▸ **Assigned task**
Search the listing below for the string "använder" and copy every line where it occurs.
[Records for the task — start]
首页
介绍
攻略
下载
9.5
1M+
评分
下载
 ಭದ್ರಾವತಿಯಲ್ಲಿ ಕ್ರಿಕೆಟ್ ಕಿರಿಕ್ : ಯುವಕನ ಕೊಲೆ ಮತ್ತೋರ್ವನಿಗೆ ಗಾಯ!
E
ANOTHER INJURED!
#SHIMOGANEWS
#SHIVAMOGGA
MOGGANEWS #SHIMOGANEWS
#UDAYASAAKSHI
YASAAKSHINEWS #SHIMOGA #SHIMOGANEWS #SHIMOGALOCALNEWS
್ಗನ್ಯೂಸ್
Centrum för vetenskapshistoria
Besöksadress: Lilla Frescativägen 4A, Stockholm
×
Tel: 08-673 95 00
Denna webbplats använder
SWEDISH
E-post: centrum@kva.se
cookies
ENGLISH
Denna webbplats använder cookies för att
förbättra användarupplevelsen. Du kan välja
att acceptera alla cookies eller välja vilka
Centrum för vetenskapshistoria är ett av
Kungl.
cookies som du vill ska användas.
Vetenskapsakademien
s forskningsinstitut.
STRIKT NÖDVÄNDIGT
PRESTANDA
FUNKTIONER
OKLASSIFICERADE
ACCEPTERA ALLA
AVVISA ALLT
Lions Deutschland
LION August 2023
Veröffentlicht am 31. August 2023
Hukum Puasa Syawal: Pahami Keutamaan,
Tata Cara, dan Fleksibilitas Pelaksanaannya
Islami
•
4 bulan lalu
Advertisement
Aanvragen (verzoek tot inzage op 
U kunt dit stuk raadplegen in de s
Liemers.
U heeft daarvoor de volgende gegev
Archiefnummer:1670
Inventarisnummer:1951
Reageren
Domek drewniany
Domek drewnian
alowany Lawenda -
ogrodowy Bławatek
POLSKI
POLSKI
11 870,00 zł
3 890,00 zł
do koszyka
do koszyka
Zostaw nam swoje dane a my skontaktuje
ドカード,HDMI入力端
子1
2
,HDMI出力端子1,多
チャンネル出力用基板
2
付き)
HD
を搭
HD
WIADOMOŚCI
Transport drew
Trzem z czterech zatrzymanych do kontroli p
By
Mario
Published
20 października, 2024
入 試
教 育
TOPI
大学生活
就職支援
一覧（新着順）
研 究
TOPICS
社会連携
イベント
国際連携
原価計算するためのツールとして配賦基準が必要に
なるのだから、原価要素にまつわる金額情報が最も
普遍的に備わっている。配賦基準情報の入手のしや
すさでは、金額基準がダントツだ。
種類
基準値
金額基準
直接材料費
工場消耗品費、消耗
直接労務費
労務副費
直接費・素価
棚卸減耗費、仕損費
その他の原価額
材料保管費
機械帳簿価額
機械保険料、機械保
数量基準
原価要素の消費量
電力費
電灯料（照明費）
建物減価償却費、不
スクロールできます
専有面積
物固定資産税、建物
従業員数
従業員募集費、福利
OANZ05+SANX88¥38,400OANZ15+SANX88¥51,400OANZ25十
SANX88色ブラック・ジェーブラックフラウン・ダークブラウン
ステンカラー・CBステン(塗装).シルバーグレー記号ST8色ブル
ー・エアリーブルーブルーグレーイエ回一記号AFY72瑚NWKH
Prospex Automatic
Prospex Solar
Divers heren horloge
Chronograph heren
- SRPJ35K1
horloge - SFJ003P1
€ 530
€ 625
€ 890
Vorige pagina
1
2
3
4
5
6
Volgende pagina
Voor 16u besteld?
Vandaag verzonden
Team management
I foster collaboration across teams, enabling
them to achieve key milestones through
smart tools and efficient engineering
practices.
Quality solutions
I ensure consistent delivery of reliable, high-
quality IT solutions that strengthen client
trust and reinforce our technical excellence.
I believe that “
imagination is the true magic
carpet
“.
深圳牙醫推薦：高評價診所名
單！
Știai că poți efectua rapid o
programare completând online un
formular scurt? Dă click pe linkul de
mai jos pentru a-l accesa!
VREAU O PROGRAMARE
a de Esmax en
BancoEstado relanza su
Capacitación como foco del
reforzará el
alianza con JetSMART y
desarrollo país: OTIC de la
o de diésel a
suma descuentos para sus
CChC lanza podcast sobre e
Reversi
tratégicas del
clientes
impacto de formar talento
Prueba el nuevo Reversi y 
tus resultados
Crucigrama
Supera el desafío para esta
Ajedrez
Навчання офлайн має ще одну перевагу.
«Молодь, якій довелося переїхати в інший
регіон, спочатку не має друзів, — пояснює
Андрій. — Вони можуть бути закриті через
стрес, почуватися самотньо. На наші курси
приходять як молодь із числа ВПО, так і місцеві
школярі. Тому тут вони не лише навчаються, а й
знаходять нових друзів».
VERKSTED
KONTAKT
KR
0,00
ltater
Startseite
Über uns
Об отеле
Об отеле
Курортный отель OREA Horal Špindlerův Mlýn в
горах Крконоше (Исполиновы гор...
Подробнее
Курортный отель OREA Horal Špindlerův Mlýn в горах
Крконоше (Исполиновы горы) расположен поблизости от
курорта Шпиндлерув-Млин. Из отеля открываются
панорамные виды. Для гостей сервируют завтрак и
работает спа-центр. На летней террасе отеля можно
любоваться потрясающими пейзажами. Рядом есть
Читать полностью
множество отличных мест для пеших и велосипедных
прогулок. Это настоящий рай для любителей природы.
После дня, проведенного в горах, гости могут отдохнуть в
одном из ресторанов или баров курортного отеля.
[Records for the task — finish]
▸ **Exercise output**
Denna webbplats använder
Denna webbplats använder cookies för att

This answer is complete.